Use Case Utilities
Rebuilding the quotation process
Our client in France, is a real estate investor with numerous construction projects. For each construction site, they issue calls for various artisans or construction providers. Each artisan or construction provider submits a quotation (devis) for specific work.
The client aims to extract information from the different quotations provided by various artisans and construction providers. They want to build a structured database based on a unique reference file. This will enable them to conduct precise and rapid analyses of prices and expedite the selection process for the final artisan or construction provider.
Challenges
Extracting structured data from various quotations is challenging due to inconsistencies in format, terminology, and document structure.
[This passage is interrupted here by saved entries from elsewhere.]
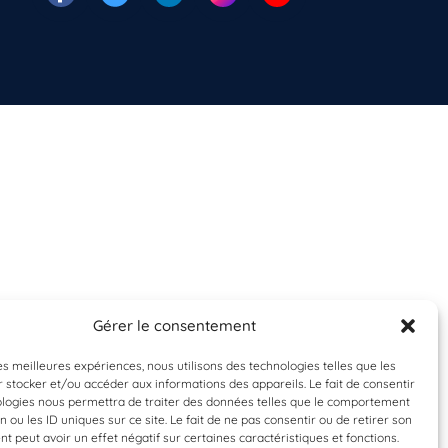
Gérer le consentement
les meilleures expériences, nous utilisons des technologies telles que les
 stocker et/ou accéder aux informations des appareils. Le fait de consentir
ologies nous permettra de traiter des données telles que le comportement
n ou les ID uniques sur ce site. Le fait de ne pas consentir ou de retirer son
 peut avoir un effet négatif sur certaines caractéristiques et fonctions.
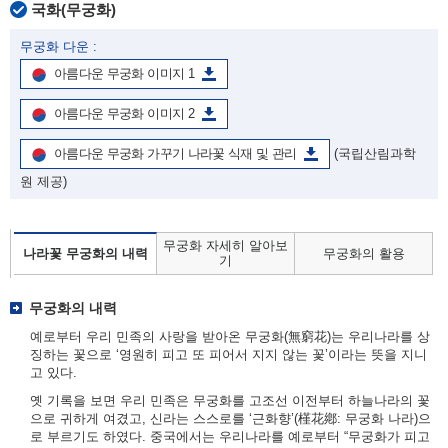
국화(무궁화)
무궁화 다운 :
아름다운 무궁화 이미지 1
아름다운 무궁화 이미지 2
아름다운 무궁화 가꾸기 나라꽃 식재 및 관리
(국립산림과학
원 제공)
무궁화 자세히 알아보
나라꽃 무궁화의 내력
무궁화의 활용
기
무궁화의 내력
예로부터 우리 민족의 사랑을 받아온 무궁화(無窮花)는 우리나라를 상
징하는 꽃으로 ‘영원히 피고 또 피어서 지지 않는 꽃’이라는 뜻을 지니
고 있다.
옛 기록을 보면 우리 민족은 무궁화를 고조선 이전부터 하늘나라의 꽃
으로 귀하게 여겼고, 신라는 스스로를 ‘근화향’(槿花鄕: 무궁화 나라)으
로 부르기도 하였다. 중국에서는 우리나라를 예로부터 “무궁화가 피고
Standardizing this process is crucial for accurate price analysis and efficient provider selection.
Lack of a Standardized Dictionary
The client and artisans do not have a standard dictionary of items, making it challenging to find matches between the client’s reference and the proposed quotations (devis) from the artisans.
Unstructured PDF Formats
The PDF quotations are in scanned format, with many tables and cells merged together in an unstructured manner.
Undefined Sub-Item Structure
The list of sub-items for each reference is not predefined.
Solution
Utilize Tesseract to perform OCR on scanned PDF documents, converting them into readable text.
Text Processing: Process the retrieved text data with LangChain Text Loader.
Enrich the reference documents with additional data through prompt engineering.
Pass the enriched reference queries and the processed quotations to the Retrieval-Augmented Generation (RAG) system.
Apply business logic to the returned responses for final processing.
Tech stack
Results
The pipeline has been working as expected. The results are split into two groups :
100%
Successfully retrieved items
Partly
Correctly retrieved items, with some expected items missing and some unnecessary items added.